Grilled eggplant slices stuffed with a cheese and spinach mixture make a filling vegetarian main dish.

Serves: 4-5
Prep Time: 25 min
Cooking Time: 35 min
Total:  60 min

Ingredients
1 large eggplant
2-3 tbsp. olive oil
1 large onion, chopped
1-2 cloves garlic, pressed
1 packaged frozen chopped spinach, defrosted and pressed to remove excess liquid
2 cups tomato sauce, plain, herb or spiced
250g smooth ricotta cheese
1 tbsp. dried oregano or basil
1/4 cup freshly grated Parmesan cheese
1/4 cup grated Mozzarella cheese, to garnish
salt and pepper

Directions
  1. Cut eggplant lengthways into slices about 1 cm thick and brush both sides lightly with olive oil. Place slices on a parchment paper lined baking sheet and bake in a preheated oven at 350 F for 20-30 minutes. Flip slices about half way through to allow the other side to brown.
  2. While the eggplants are grilling, heat remaining oil in a frying pan and saute onions and garlic until browned. Set aside, allowing to cool.
  3. In a bowl combine ricotta cheese with onions, Parmesan cheese, chopped spinach, oregano, salt and pepper. Mix well.
  4. Spread half the tomato sauce over the bottom of a medium size casserole dish.
  5. To assemble, place a large scoop of cheese mixture onto the end of one grilled eggplant slice and roll up firmly. Place eggplant roll seam-side down into prepared dish. Repeat and until all of the mixture has been used and eggplant rolls fit snugly into dish.
  6. Spread remaining tomato sauce over top all of the rolls, and garnish with grated mozzarella cheese.
  7. Cover with a lid or foil and bake in a preheated oven at 350F for 25 minutes. Remove lid and bake for an additional 5 minutes until cheese has melted.
  8. Serve immediately with a side of green salad, brown rice or garlic bread.

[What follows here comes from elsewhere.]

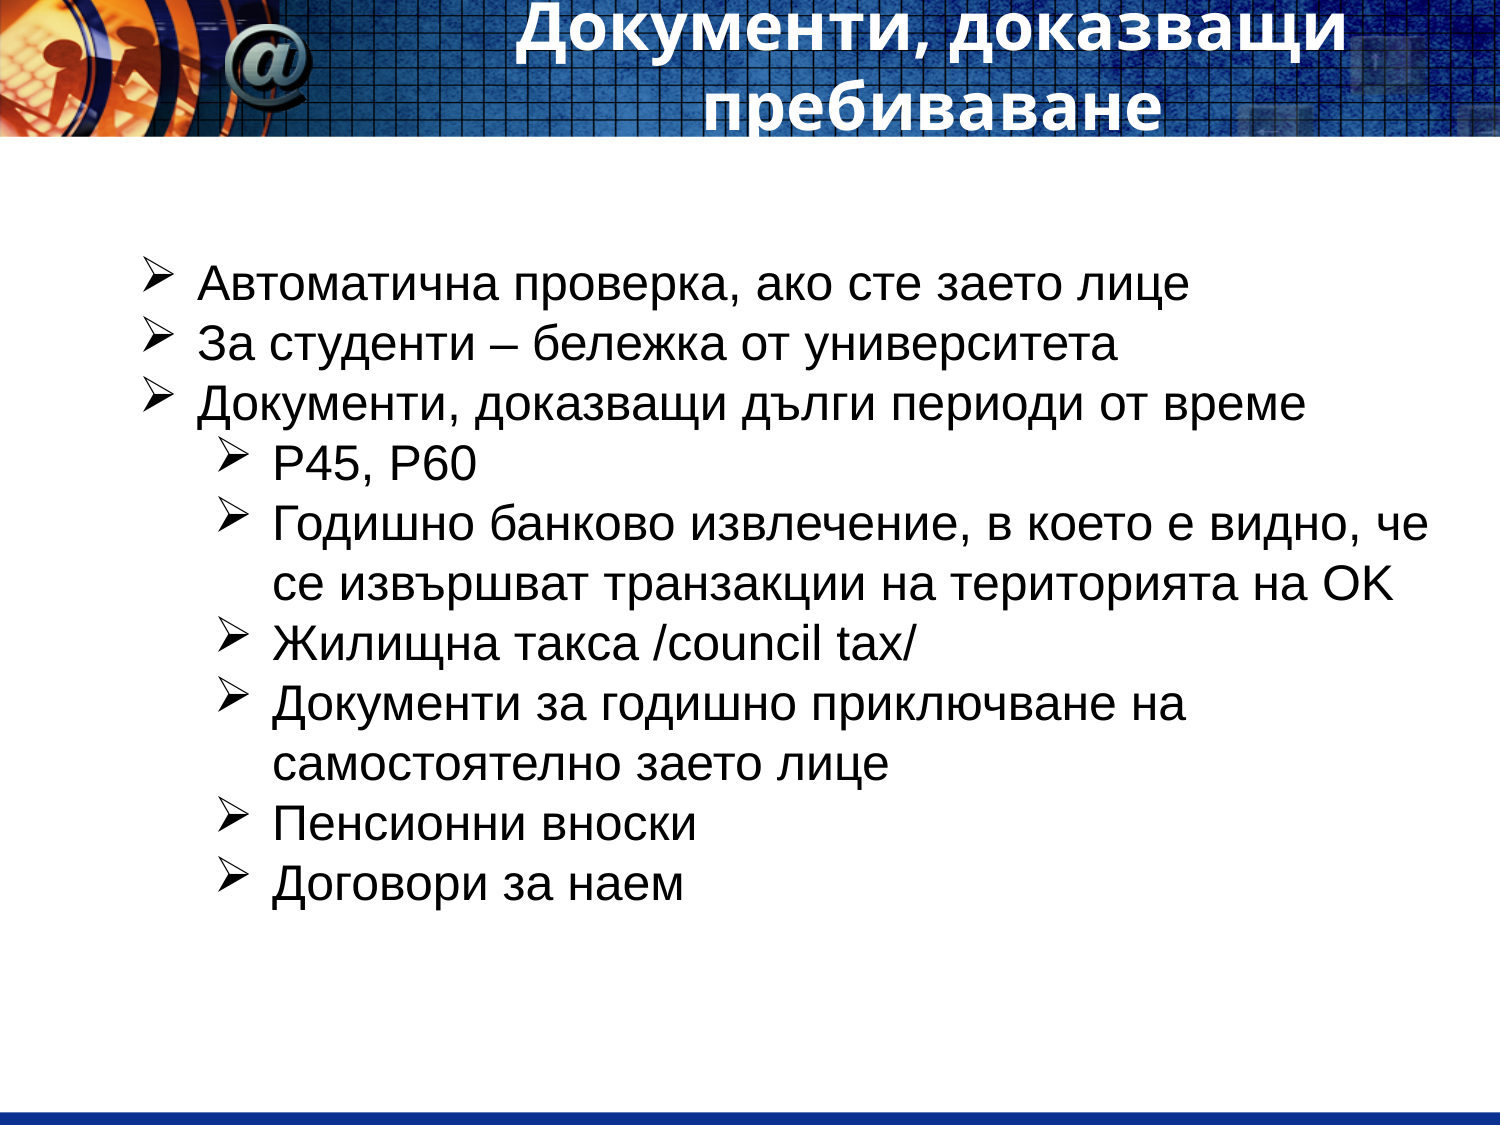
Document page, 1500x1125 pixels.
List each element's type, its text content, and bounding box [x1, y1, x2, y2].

Adapted from Vegetarian Bible (2008), p. 185.

August 20, 2012

Beet, Walnut and Baby Spinach Salad

The incredible colours and flavour of this salad are sure to impress anyone!

Serves: 4-6
Prep Time: 10 min
Cooking Time: 30 min
Total:  40 min

Ingredients
2 medium red beets, peeled and cut into small chunks
2 tbsp. balsamic vinegar
1 tbsp. olive oil
salt and pepper
5-6 cups baby spinach
1 cup toasted walnut pieces
1/2 cup goat cheese, crumbled

Directions
  1. In a large bowl toss beets with balsamic vinegar, olive oil, salt and pepper. Transfer to a parchment paper lined baking sheet and bake in a preheated oven at 400F for 20-30 minutes, until tender and caramelized.  Using a spatula, rotate beets half way through the cooking time
  2. Allow beets to cool to room temperature.
  3. Prepare a bed of baby spinach and garnish with beets and toasted walnuts. Sprinkle with crumbled goat cheese and serve immediately.